Output exactly the lines from the one containing "If your PC has" to the last line of the material, inclusive, and nothing more.

RECORD SET:
= = = = =

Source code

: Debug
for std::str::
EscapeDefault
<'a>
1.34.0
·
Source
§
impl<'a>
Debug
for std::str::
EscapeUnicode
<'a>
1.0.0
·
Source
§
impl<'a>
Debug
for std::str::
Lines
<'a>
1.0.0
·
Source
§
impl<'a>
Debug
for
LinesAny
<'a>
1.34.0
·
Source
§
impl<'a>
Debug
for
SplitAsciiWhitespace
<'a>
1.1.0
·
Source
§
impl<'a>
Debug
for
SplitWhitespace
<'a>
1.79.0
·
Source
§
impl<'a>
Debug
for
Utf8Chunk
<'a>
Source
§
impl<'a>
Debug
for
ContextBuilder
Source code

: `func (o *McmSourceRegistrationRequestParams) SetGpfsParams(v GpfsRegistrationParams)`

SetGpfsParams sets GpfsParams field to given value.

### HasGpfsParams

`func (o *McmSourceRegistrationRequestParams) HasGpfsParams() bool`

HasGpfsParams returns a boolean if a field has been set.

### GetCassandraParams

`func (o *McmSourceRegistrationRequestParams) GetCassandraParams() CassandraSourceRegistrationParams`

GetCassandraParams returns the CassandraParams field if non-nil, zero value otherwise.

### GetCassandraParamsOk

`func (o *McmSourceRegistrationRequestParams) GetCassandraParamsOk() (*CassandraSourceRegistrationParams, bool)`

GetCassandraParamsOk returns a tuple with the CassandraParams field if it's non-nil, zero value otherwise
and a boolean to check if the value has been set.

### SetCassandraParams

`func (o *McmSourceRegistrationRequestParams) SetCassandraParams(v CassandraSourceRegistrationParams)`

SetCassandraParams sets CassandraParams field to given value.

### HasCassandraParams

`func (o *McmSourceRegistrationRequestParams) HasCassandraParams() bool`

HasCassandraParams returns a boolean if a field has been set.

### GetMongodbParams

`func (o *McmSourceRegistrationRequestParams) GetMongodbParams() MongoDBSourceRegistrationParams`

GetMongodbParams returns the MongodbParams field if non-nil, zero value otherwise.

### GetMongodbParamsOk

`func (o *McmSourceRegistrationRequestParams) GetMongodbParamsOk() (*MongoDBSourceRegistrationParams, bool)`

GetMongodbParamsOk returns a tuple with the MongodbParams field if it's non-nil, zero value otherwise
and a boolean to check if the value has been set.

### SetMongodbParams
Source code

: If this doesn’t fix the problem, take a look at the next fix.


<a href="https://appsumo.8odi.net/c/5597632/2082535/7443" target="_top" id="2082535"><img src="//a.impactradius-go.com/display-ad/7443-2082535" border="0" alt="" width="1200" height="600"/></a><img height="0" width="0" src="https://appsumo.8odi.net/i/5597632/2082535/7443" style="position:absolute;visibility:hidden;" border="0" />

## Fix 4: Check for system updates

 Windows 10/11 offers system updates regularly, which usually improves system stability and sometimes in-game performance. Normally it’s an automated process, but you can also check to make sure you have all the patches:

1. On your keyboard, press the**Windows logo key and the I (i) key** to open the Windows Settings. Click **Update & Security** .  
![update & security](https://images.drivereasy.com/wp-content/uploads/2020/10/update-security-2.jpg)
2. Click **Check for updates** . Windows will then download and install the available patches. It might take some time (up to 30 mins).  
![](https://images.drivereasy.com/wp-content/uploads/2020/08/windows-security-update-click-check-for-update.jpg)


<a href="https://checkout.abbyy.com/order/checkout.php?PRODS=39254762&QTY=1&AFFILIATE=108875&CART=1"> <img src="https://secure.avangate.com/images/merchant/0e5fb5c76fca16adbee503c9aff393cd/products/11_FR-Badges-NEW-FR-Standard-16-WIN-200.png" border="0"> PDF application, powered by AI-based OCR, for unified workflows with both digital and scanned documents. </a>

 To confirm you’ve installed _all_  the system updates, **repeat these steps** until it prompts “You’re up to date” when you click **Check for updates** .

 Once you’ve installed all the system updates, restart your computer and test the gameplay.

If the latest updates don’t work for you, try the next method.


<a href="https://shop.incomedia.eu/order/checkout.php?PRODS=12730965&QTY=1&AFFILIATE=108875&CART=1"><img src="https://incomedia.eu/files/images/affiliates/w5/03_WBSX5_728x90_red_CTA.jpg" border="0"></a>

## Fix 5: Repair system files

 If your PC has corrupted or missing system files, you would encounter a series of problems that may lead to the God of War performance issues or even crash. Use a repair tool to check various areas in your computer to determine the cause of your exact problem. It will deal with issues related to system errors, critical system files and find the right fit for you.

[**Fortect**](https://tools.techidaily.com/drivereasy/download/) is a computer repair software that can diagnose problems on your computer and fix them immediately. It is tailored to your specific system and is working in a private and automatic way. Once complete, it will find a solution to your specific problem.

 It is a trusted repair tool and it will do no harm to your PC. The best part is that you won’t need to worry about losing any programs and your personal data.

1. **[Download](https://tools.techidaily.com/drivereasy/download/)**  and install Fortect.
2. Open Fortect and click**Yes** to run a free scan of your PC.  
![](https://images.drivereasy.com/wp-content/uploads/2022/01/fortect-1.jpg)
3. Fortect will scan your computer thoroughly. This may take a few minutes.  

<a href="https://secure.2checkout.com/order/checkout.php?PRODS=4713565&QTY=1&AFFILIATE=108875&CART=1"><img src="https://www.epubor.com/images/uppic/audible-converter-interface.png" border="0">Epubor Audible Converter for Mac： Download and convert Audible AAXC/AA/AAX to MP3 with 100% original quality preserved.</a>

= = = = =

EXERCISE RESPONSE:
 If your PC has corrupted or missing system files, you would encounter a series of problems that may lead to the God of War performance issues or even crash. Use a repair tool to check various areas in your computer to determine the cause of your exact problem. It will deal with issues related to system errors, critical system files and find the right fit for you.

[**Fortect**](https://tools.techidaily.com/drivereasy/download/) is a computer repair software that can diagnose problems on your computer and fix them immediately. It is tailored to your specific system and is working in a private and automatic way. Once complete, it will find a solution to your specific problem.

 It is a trusted repair tool and it will do no harm to your PC. The best part is that you won’t need to worry about losing any programs and your personal data.

1. **[Download](https://tools.techidaily.com/drivereasy/download/)**  and install Fortect.
2. Open Fortect and click**Yes** to run a free scan of your PC.  
![](https://images.drivereasy.com/wp-content/uploads/2022/01/fortect-1.jpg)
3. Fortect will scan your computer thoroughly. This may take a few minutes.  

<a href="https://secure.2checkout.com/order/checkout.php?PRODS=4713565&QTY=1&AFFILIATE=108875&CART=1"><img src="https://www.epubor.com/images/uppic/audible-converter-interface.png" border="0">Epubor Audible Converter for Mac： Download and convert Audible AAXC/AA/AAX to MP3 with 100% original quality preserved.</a>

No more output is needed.